A simple ETL task in Power Automate

Flow Excel Filtered Copy

Microsoft Power Automate (previously called “Flow”) has a nice drag and drop interface and some coding capabilities that allow tasks to be automated. It seems to be free with most Office 365 business licenses, though with varying levels of functionality available for different licencing models. Tasks can handle Office 365 files, emails and other things, and can be scheduled, run manually or triggered by a variety of events such as emails or files arriving. Sounds great, but how does it stack up when doing a simple Extract Transform Load (ETL) task based on data in Excel? In this post I detail how building this flow goes, and discover some surprising limitations and foibles in the product.

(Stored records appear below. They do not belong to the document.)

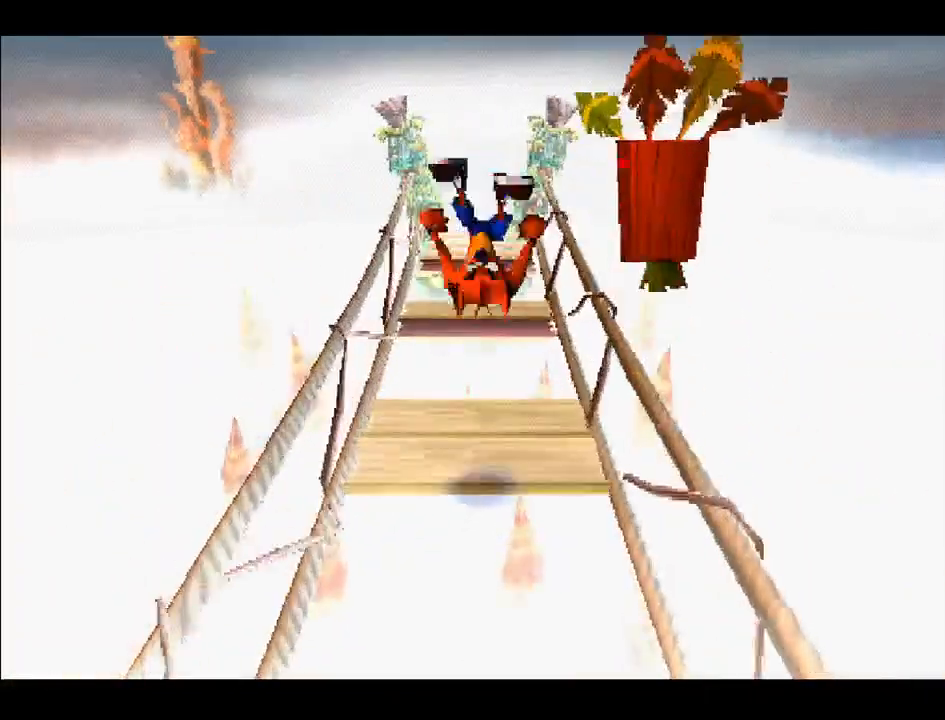
{"buttons": ["CROSS", "DPAD_UP"], "right_stick": "center", "events": [[183, "CROSS", "down"]]}
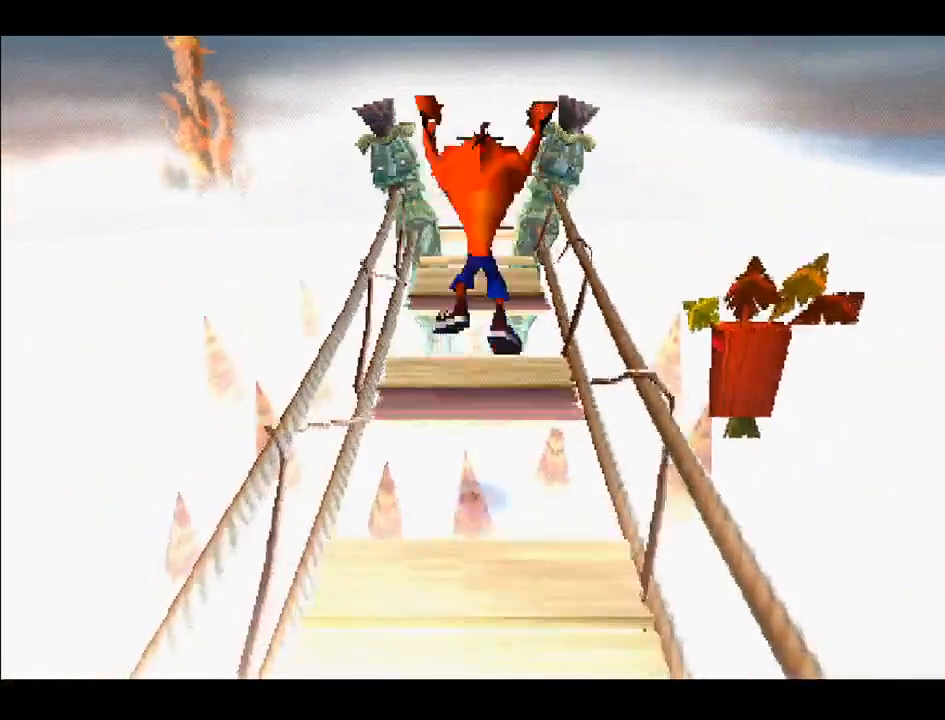
{"buttons": ["DPAD_UP"], "right_stick": "center", "events": [[100, "CROSS", "up"]]}
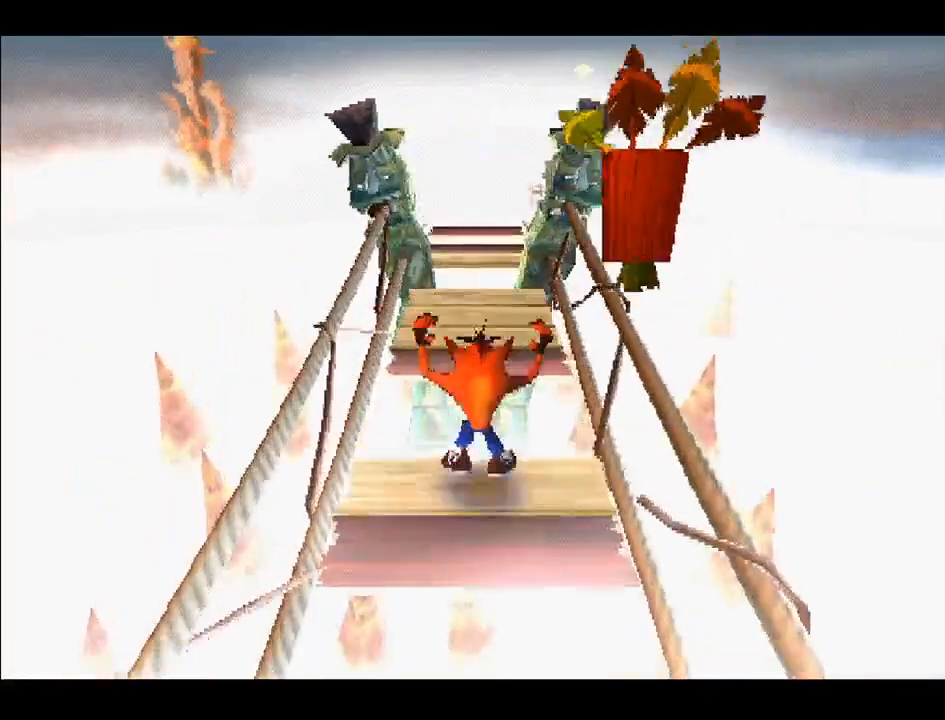
{"buttons": ["DPAD_UP"], "right_stick": "center", "events": [[33, "CROSS", "down"], [183, "CROSS", "up"]]}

I’m using Power Automate to do a simple Excel-based ETL task to provide clients with access to information about invoices they’ve been sent. The master invoice list has invoice information for all clients, but I want to have separate files for key clients so that I can share the files with them (read-only) to help them keep up to date with their payments. Each client file must only have invoices that match their client name, and the result should be ordered by invoice status, with conditional formatting to highlight different status values. With a scheduled refresh the files can be updated at any required frequency.

Using files in this way is probably not the best way to achieve information sharing with clients like this, but it’s what my customer wanted, and it’s a great exercise in learning Power Automate, especially its limitations!

As part of the exercise, and reflecting the actual situation I was faced with for my customer, I had the following constraints. If these were under my control, I would eliminate the constraints rather than trying to work around them, but they provided some interesting challenges:

  • The files need to be in a folder under the user’s personal space on One Drive For Business, not in a shared library, but the flow was to be developed in a folder under my personal space. This provides a good test for deploying a flow from one user environment to another.
  • The master file has no “key” value (in my example for this blog Invoice # could be used as a key, but I’m putting that aside since that wasn’t the case with my real customer scenario).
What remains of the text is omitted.